駆け引きや遠回しの言い方ではなく、あくまで直接に、すなわちストレートに。
人が素直になるときに生じる変化と成長。年齢や性別や、あるいは社会的立場や、そういうものを超えてつながるときに起こる奇蹟。
原点に戻る日だと思った。
自作の改訂を中心とした紆余曲折を経て、アントン・ブルックナーが行き着いた最後の境地。作曲家自身が作品を神に捧げることを表明したように、ここには未完成であるがゆえのあまりに人間らしい弱さを秘めた崇高さが存在する。
だからこそ、至純の、人間っぽさを感じさせない演奏よりも、もっと人間臭い、時に荒れ狂う表現こそが相応しいのかもなどと、オイゲン・ヨッフムが1960年代に録音したものを聴いて想像した。
35年前、僕が愛聴していた演奏。
ちなみに、ギュンター・ヴァントの最後の来日公演でのそれを聴いて以降、少なくともこの交響曲に関しては僕の中では打ち止めとした。「人間を感じさせない」という意味で、以来、あれ以上のものはもちろん聴いていない。
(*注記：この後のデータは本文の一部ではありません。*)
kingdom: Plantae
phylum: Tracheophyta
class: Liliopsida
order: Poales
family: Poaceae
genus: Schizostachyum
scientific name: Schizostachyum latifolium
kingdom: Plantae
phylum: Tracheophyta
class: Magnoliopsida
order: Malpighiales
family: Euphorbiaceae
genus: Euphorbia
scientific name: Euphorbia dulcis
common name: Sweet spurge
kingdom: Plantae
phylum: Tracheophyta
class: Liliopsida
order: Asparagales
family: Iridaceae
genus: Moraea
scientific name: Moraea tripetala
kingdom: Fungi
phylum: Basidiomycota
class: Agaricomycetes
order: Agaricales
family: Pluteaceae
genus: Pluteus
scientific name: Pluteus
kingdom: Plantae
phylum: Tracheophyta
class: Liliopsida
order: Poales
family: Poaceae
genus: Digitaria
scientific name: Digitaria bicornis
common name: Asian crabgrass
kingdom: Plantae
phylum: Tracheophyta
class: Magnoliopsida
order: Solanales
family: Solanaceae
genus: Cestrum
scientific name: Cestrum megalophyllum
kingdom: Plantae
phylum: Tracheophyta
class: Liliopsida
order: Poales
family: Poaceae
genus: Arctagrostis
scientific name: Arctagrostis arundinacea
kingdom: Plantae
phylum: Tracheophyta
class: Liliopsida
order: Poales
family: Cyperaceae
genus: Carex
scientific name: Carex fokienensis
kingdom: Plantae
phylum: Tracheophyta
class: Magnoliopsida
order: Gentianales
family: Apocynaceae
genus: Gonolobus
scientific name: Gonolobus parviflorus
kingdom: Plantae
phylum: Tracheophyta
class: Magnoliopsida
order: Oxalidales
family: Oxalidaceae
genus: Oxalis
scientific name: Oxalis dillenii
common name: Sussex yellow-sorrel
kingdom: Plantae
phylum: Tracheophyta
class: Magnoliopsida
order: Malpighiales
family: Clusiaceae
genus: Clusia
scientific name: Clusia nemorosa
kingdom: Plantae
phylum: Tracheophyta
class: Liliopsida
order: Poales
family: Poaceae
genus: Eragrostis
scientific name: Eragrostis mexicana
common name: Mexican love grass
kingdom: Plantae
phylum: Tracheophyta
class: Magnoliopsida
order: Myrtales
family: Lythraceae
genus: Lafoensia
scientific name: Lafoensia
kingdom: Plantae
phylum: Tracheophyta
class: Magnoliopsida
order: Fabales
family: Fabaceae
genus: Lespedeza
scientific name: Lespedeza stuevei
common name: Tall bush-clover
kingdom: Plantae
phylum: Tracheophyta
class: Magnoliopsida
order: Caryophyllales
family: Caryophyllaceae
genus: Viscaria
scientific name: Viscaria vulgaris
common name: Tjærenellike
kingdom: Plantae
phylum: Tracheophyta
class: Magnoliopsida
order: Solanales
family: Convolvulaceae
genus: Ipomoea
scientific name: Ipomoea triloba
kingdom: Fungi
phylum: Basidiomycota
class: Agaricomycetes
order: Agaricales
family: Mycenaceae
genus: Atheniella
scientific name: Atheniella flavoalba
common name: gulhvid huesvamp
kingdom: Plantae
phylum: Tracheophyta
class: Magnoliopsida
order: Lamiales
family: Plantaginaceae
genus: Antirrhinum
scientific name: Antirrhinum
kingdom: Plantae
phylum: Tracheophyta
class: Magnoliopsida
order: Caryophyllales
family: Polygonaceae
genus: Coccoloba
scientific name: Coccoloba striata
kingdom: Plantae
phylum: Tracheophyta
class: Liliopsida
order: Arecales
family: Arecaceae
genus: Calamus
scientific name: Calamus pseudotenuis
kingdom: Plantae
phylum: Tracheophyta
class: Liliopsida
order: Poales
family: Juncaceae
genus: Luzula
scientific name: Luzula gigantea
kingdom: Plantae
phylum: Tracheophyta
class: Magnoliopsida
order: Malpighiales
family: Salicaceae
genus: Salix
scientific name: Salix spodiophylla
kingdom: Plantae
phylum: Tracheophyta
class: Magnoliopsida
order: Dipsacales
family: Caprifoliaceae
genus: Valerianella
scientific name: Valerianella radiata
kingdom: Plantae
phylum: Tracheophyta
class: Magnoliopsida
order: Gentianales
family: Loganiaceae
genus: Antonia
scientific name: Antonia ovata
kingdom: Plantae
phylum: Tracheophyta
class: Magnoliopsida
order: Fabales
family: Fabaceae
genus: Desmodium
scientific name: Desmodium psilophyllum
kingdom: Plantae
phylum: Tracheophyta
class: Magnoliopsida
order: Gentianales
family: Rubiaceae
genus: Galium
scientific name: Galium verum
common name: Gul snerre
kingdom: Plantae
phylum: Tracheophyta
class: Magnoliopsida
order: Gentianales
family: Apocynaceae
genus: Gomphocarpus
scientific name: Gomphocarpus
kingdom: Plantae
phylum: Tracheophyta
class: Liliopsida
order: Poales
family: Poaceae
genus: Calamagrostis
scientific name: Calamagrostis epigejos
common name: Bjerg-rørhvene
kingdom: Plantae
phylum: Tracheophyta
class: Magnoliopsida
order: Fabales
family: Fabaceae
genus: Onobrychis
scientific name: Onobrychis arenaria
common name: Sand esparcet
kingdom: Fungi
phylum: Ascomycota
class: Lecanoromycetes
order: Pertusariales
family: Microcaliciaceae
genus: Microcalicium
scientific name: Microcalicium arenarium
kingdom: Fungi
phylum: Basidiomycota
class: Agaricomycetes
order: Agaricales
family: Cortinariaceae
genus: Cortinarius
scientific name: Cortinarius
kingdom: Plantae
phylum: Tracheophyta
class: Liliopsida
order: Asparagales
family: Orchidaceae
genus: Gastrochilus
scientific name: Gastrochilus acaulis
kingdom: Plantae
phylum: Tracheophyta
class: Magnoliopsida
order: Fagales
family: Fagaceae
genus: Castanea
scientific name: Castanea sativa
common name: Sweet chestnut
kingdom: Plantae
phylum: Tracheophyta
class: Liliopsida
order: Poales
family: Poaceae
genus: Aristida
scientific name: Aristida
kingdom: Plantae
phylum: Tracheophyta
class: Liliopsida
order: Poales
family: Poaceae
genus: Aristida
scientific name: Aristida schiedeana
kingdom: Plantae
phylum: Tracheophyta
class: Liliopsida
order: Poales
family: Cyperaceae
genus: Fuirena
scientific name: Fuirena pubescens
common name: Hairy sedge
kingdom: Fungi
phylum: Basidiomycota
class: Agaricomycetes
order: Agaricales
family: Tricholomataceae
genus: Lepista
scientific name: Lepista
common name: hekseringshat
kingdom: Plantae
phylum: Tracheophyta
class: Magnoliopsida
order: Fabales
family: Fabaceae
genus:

実演では唯一無二、おそらく今後もあれを凌駕するものはなかなか出まい。別格なのである。
しかし、だからこそブルックナーにおいても原点に戻るんだ。
時に過剰にテンポが動き、そして少々恣意的な「間」が置かれる動的な演奏に、あらためて新鮮さを感じるのだから、面白いもの。
・ブルックナー:交響曲第9番ニ短調(ノーヴァク版)
オイゲン・ヨッフム指揮ベルリン・フィルハーモニー管弦楽団(1964.12.5録音)
完璧なアンサンブルと、指揮者の解釈を見事に音化するオーケストラの力量がものをいう。
ベルリン・フィルのパワーが炸裂する。
最も安心して聴けるのが、終楽章アダージョの、いつ果てるとも知らぬ夢見心地の弦の響きと呼吸の深い金管の慟哭の調べ。
もはや言葉を尽くしても語り切ることのできない至宝。
ヨッフムの音楽は50余年を経ても色褪せない。